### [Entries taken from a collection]
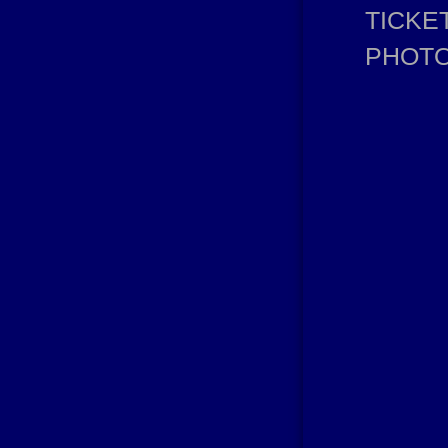
TICKE
PHOT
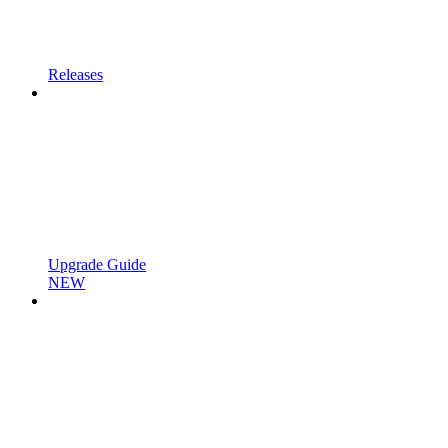
Releases
Upgrade Guide
NEW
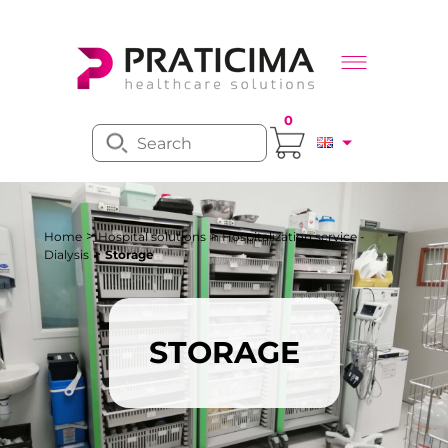
0
>
>
Home
Hospital solutions
Hospitalization service -
>
Dialysis
Storage
STORAGE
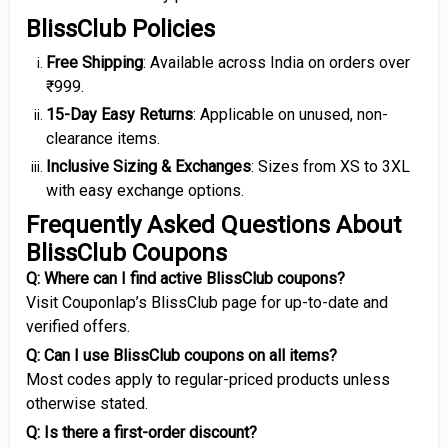
BlissClub Policies
Free Shipping
: Available across India on orders over
₹999.
15-Day Easy Returns
: Applicable on unused, non-
clearance items.
Inclusive Sizing & Exchanges
: Sizes from XS to 3XL
with easy exchange options.
Frequently Asked Questions About
BlissClub Coupons
Q: Where can I find active BlissClub coupons?
Visit Couponlap’s BlissClub page for up-to-date and
verified offers.
Q: Can I use BlissClub coupons on all items?
Most codes apply to regular-priced products unless
otherwise stated.
Q: Is there a first-order discount?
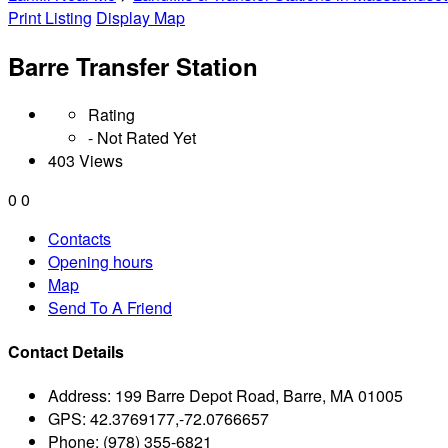
Print Listing
Display Map
Barre Transfer Station
Rating
- Not Rated Yet
403 Views
0
0
Contacts
Opening hours
Map
Send To A Friend
Contact Details
Address:
199 Barre Depot Road, Barre, MA 01005
GPS:
42.3769177,-72.0766657
Phone:
(978) 355-6821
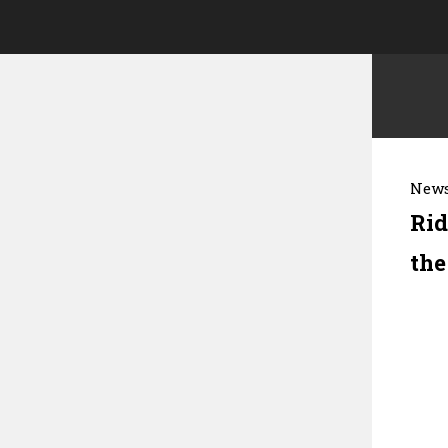
News
Rid
the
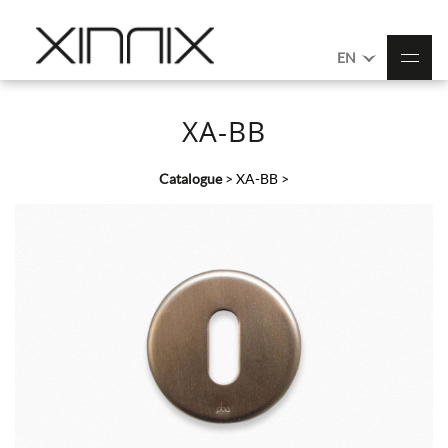
EN
XA-BB
Catalogue
>
XA-BB
>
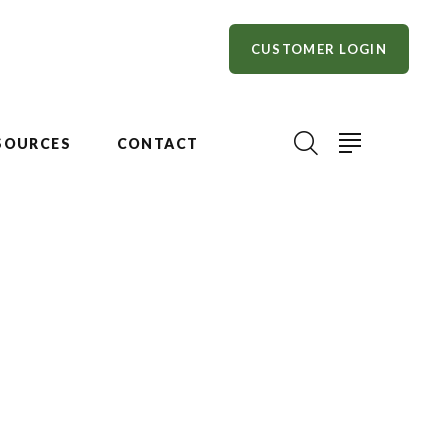
CUSTOMER LOGIN
SOURCES
CONTACT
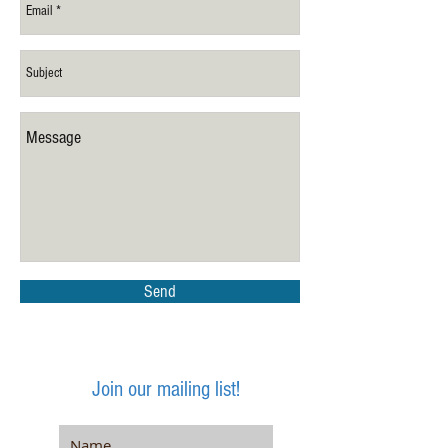
Send
Join our mailing list!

### [WORK INSTRUCTION]
Please keep the pictures out and reproduce the records above exactly.

### [EXERCISE ANSWER]
TICKE
PHOT
Releases
Upgrade Guide
NEW
0
>
>
Home
Hospital solutions
Hospitalization service -
>
Dialysis
Storage
STORAGE
BlissClub Policies
Free Shipping
: Available across India on orders over
₹999.
15-Day Easy Returns
: Applicable on unused, non-
clearance items.
Inclusive Sizing & Exchanges
: Sizes from XS to 3XL
with easy exchange options.
Frequently Asked Questions About
BlissClub Coupons
Q: Where can I find active BlissClub coupons?
Visit Couponlap’s BlissClub page for up-to-date and
verified offers.
Q: Can I use BlissClub coupons on all items?
Most codes apply to regular-priced products unless
otherwise stated.
Q: Is there a first-order discount?
Print Listing
Display Map
Barre Transfer Station
Rating
- Not Rated Yet
403 Views
0
0
Contacts
Opening hours
Map
Send To A Friend
Contact Details
Address:
199 Barre Depot Road, Barre, MA 01005
GPS:
42.3769177,-72.0766657
Phone:
(978) 355-6821
News
Rid
the
EN
XA-BB
Catalogue
>
XA-BB
>
CUSTOMER LOGIN
SOURCES
CONTACT
Send
Join our mailing list!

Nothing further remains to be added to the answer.